Please show support for this bill when it comes your time to weigh in.  This bill offers hope to families whose lives are impacted by epilepsy.  This is a viable treatment to significantly reduce seizures for some people who are not otherwise able to control their seizures.  It is a safe treatment which has growing evidence of success.  

Letter: Reschedule Marijuana on DEA list of Controlled Substances

This letter is posted for reference in work I have performed or been involved in.

28 June 2014 – a letter to the U. S. Department of Health and Human Services requesting to reschedule marijuana on the DEA list of Controlled Substances


The Honorable Sylvia Mathews Burwell, Secretary
U. S. Department of Health and Human Services
200 Independence Avenue SW, Washington, DC 20201

Hello Sylvia –

I’m writing to you as a father of a daughter with cerebral palsy and epilepsy. I want to urge your support to change policies to support research of marijuana and to recommend that Attorney General Eric Holder reschedule marijuana on the DEA list of Controlled Substances to make it more accessible for compassionate use and research.

My daughter suffered an inutero stroke and was born with cerebral palsy. Her first seizures started at approximately 8 months of age and have only ever been partially controlled with a combination of prescribed medications and a ketogenic diet. The type and frequency of seizures has changed over time, and in 2010 became so aggressive that she would become unresponsive, stop breathing and turn blue during a seizure. Each time this happened we were helpless as parents. Each time it was like preparing to watch your child die in front of you. In 2011 we were fortunate that our daughter qualified for a brain surgery (Pediatric Peri-Insular Hemispherotomy) which severed the nerves connecting the stroke-damaged side of her brain. The surgery successfully stopped her seizures. It has been 2 years and 11 months that our daughter Natalie has been seizure free, and it still makes me emotional to talk about this because my family knows what it’s like to fight for someone you care so deeply about to not have seizures.

We continue to be involved in the Epilepsy community, and continue to advocate for people who have seizures. Utah was one of the first states to pass legislation that allowed use of CBD oil as a therapeutic solution that offers tangible and evident relief from seizures which are otherwise not controlled by medicine and diet (much thanks to Utah State Representative Gage Froerer for sponsoring HB0105S09).
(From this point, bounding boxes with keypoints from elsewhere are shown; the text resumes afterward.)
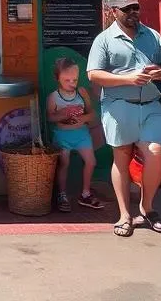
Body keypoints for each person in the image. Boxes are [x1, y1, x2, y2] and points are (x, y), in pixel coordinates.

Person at [87, 0, 161, 238]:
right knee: (122, 158)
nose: (133, 13)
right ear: (114, 12)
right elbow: (94, 74)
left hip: (150, 105)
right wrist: (128, 79)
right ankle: (125, 215)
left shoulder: (152, 36)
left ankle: (147, 207)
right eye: (127, 9)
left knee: (156, 152)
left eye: (136, 7)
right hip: (118, 106)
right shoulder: (104, 39)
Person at [46, 56, 103, 212]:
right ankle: (62, 194)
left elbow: (92, 115)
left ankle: (85, 193)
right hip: (63, 136)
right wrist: (64, 114)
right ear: (57, 78)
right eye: (67, 80)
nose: (72, 84)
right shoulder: (54, 97)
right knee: (64, 163)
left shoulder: (81, 94)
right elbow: (50, 117)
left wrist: (82, 118)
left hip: (81, 134)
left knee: (91, 162)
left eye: (75, 80)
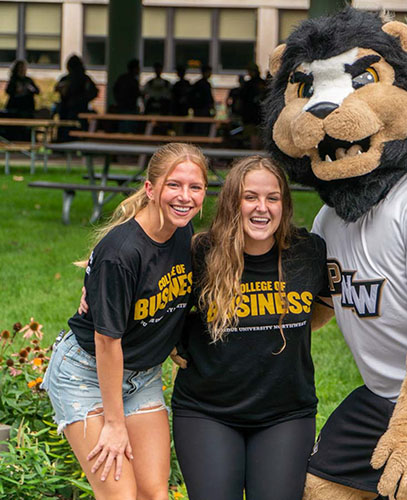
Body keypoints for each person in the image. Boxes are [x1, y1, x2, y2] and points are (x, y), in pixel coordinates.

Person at [41, 143, 209, 500]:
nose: (185, 196)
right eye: (174, 185)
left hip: (142, 374)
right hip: (86, 374)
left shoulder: (180, 230)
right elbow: (107, 341)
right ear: (150, 189)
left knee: (153, 493)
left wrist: (176, 340)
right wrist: (114, 424)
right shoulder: (121, 253)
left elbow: (173, 294)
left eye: (195, 187)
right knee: (120, 495)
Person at [169, 156, 330, 500]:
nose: (262, 208)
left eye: (272, 198)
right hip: (207, 412)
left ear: (284, 205)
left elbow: (336, 299)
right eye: (250, 197)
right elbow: (144, 278)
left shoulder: (309, 252)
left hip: (285, 414)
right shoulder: (198, 253)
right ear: (231, 203)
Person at [55, 54, 98, 141]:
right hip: (81, 109)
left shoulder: (65, 79)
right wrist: (84, 99)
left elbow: (58, 89)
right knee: (79, 130)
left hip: (66, 110)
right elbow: (94, 92)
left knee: (65, 131)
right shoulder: (85, 78)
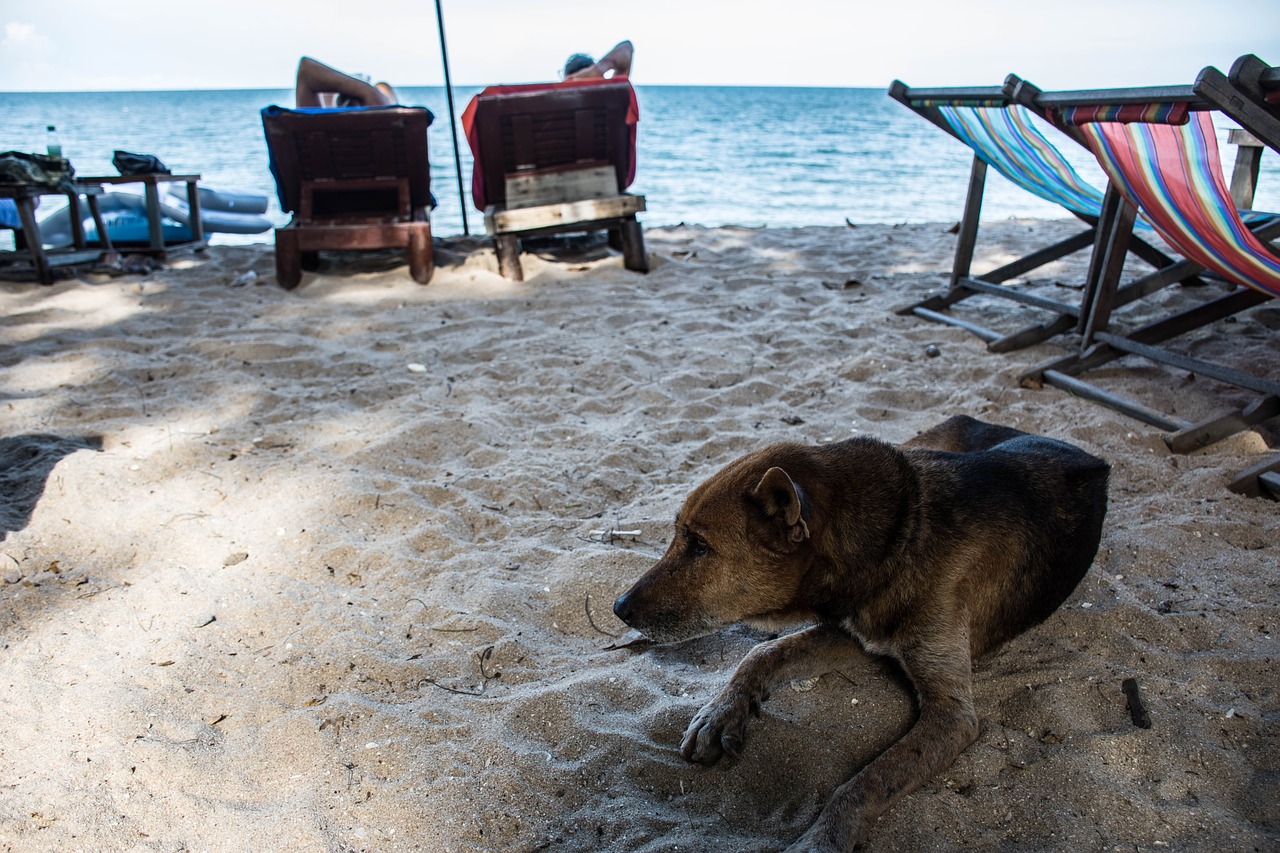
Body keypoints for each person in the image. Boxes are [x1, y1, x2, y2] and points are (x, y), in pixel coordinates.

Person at [295, 56, 399, 108]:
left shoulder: (314, 133)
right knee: (384, 88)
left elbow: (305, 70)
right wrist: (372, 93)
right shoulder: (389, 140)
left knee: (327, 94)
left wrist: (368, 91)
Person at [562, 40, 633, 80]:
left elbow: (626, 48)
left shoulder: (558, 98)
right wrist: (596, 71)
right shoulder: (613, 96)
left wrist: (594, 72)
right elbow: (626, 48)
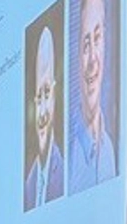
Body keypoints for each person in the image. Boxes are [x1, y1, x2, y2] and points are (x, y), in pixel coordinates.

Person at [68, 0, 117, 193]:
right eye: (86, 44)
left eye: (97, 38)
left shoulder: (110, 150)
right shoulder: (68, 152)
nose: (92, 61)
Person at [24, 25, 65, 212]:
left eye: (46, 94)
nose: (41, 114)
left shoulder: (65, 175)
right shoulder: (28, 186)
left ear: (55, 96)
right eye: (38, 98)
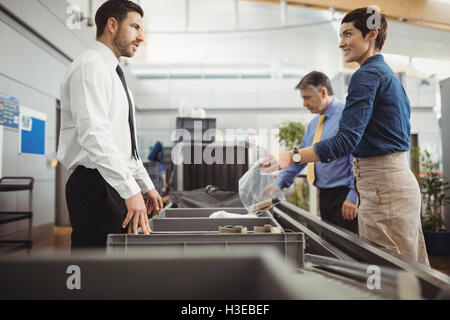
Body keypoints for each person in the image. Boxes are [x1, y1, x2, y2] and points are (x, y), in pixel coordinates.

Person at [260, 7, 429, 265]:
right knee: (409, 271)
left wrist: (290, 156)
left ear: (372, 34)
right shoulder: (386, 75)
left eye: (348, 34)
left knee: (389, 274)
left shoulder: (366, 75)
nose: (341, 43)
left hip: (380, 187)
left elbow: (344, 142)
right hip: (391, 183)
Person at [57, 0, 163, 249]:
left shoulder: (112, 72)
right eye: (135, 27)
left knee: (115, 263)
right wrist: (130, 190)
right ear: (112, 25)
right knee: (94, 267)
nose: (141, 37)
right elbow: (94, 136)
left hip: (112, 181)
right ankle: (79, 290)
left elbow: (123, 145)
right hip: (95, 186)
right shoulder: (90, 67)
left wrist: (146, 186)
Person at [267, 72, 359, 233]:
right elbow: (298, 158)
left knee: (349, 249)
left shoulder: (347, 115)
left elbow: (357, 158)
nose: (304, 103)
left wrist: (354, 195)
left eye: (307, 97)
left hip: (344, 197)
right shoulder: (314, 124)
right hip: (324, 195)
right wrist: (277, 184)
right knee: (332, 246)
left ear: (323, 92)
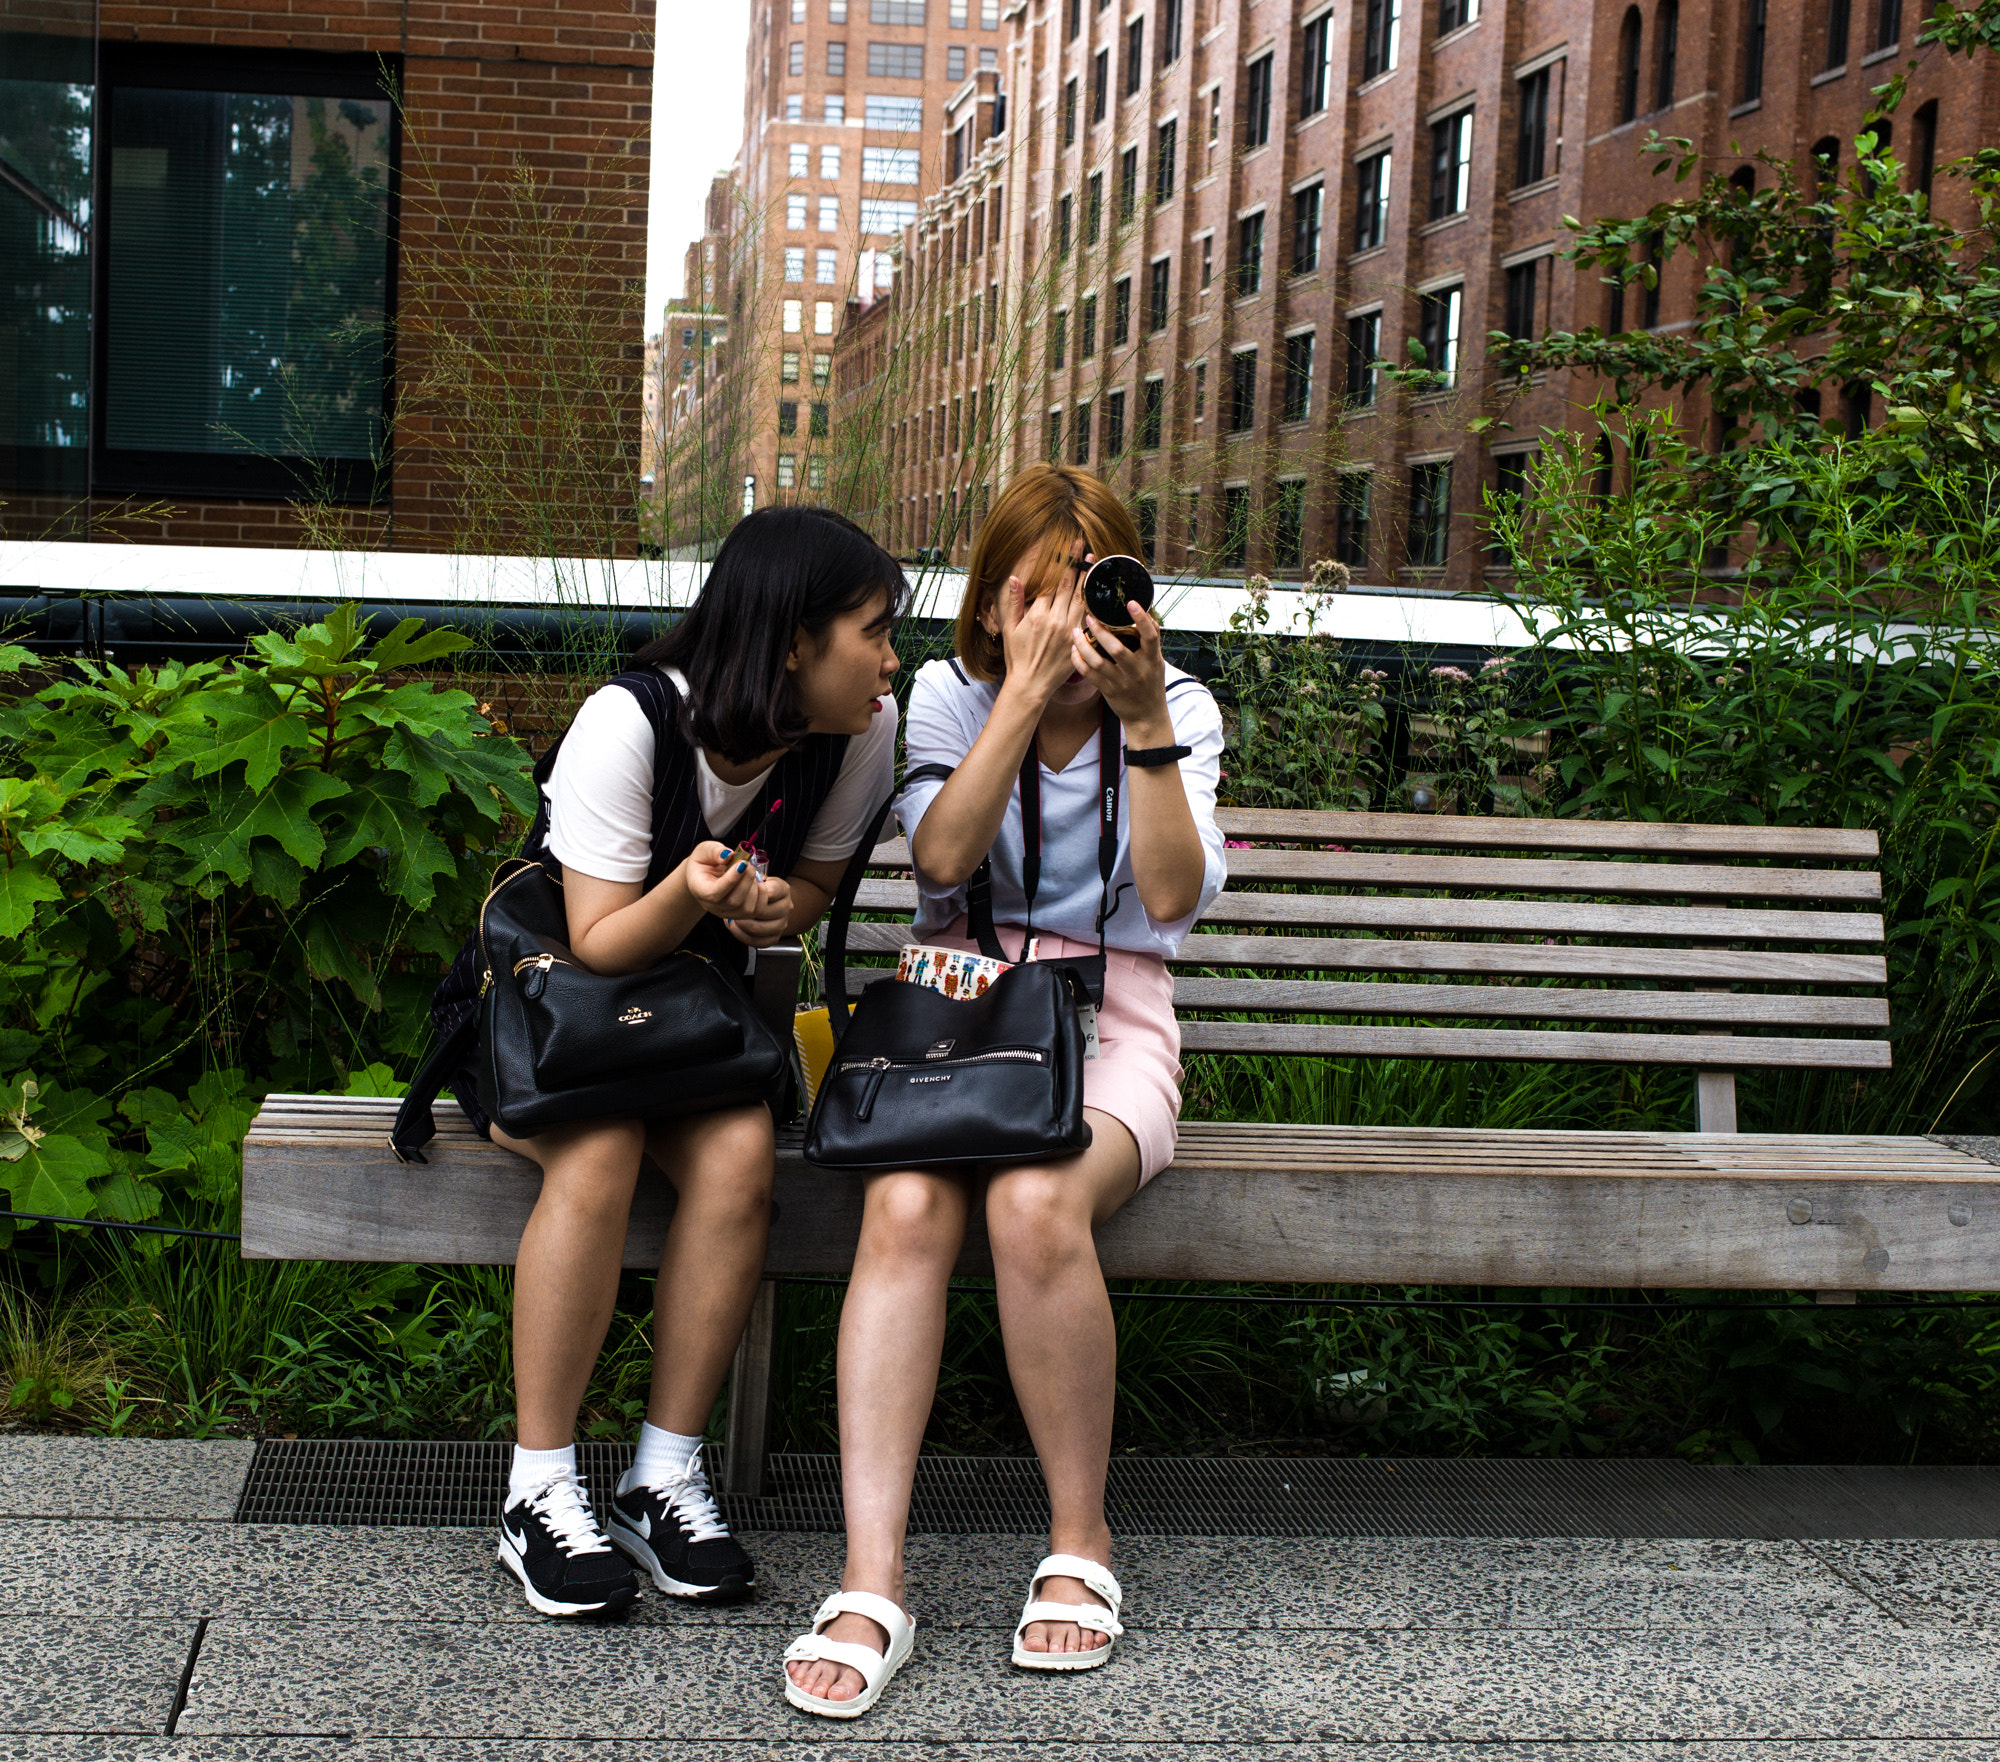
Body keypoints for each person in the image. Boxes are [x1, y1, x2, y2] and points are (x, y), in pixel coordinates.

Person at [782, 465, 1226, 1715]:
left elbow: (1176, 896)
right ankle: (873, 1576)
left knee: (1033, 1200)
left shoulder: (1177, 704)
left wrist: (1137, 721)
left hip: (1111, 1019)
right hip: (951, 1016)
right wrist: (1021, 697)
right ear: (988, 608)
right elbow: (939, 856)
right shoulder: (942, 695)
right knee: (908, 1206)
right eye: (1036, 601)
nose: (1065, 628)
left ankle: (1078, 1543)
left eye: (1092, 594)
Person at [463, 506, 903, 1619]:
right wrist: (694, 892)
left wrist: (763, 907)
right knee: (600, 1148)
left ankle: (661, 1476)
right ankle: (537, 1488)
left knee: (742, 1153)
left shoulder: (860, 732)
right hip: (550, 1021)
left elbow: (807, 889)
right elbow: (601, 939)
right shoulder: (630, 720)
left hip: (687, 1028)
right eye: (872, 629)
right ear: (794, 640)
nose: (891, 660)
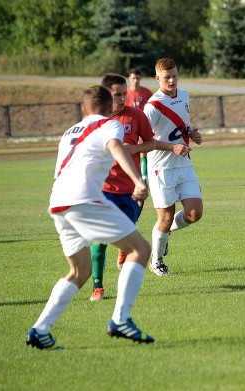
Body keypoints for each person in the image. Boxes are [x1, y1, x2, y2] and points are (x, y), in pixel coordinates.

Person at [26, 86, 155, 349]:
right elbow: (115, 146)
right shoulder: (110, 125)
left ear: (84, 109)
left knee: (78, 271)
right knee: (140, 249)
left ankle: (40, 330)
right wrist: (137, 180)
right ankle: (121, 319)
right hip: (83, 198)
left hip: (58, 200)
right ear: (110, 109)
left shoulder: (69, 131)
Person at [88, 73, 156, 301]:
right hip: (103, 189)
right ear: (106, 96)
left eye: (124, 94)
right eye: (117, 95)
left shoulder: (136, 115)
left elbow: (151, 143)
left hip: (131, 191)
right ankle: (98, 287)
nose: (122, 99)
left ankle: (123, 258)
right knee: (99, 239)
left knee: (128, 238)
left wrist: (135, 150)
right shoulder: (96, 121)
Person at [144, 58, 203, 276]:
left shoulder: (184, 95)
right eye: (166, 77)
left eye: (174, 76)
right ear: (157, 78)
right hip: (162, 168)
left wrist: (192, 134)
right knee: (165, 217)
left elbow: (181, 127)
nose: (171, 80)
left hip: (184, 164)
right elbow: (144, 143)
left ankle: (165, 234)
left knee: (195, 213)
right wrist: (171, 148)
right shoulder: (152, 107)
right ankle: (156, 261)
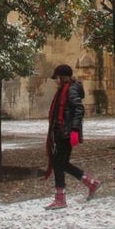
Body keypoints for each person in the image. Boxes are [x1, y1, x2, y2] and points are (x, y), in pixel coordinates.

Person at [43, 64, 101, 209]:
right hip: (61, 132)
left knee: (59, 164)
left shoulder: (71, 89)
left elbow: (78, 109)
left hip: (66, 133)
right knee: (62, 163)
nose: (56, 81)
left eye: (57, 78)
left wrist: (74, 129)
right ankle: (91, 183)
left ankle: (61, 199)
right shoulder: (63, 90)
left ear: (63, 77)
Still, I have friends in and out of the state who have children with Lissencephaly and Dravet Syndrome who are waiting for legislation, or are on a waiting list to be treated. I know one family that moved to Colorado just to become eligible for Charlotte’s Web. It is heartbreaking to know that there are barriers to a seizure treatment that would improve quality of life and save lives.

Please show support for research of marijuana when it comes your time to weigh in, and urge Eric Holder to reschedule marijuana on the DEA list of Controlled Substances. Your stance on this topic and changes in DEA policy can offer hope to families whose lives are impacted by epilepsy. There are viable treatments to significantly reduce seizures for some people who are not otherwise able to control their seizures.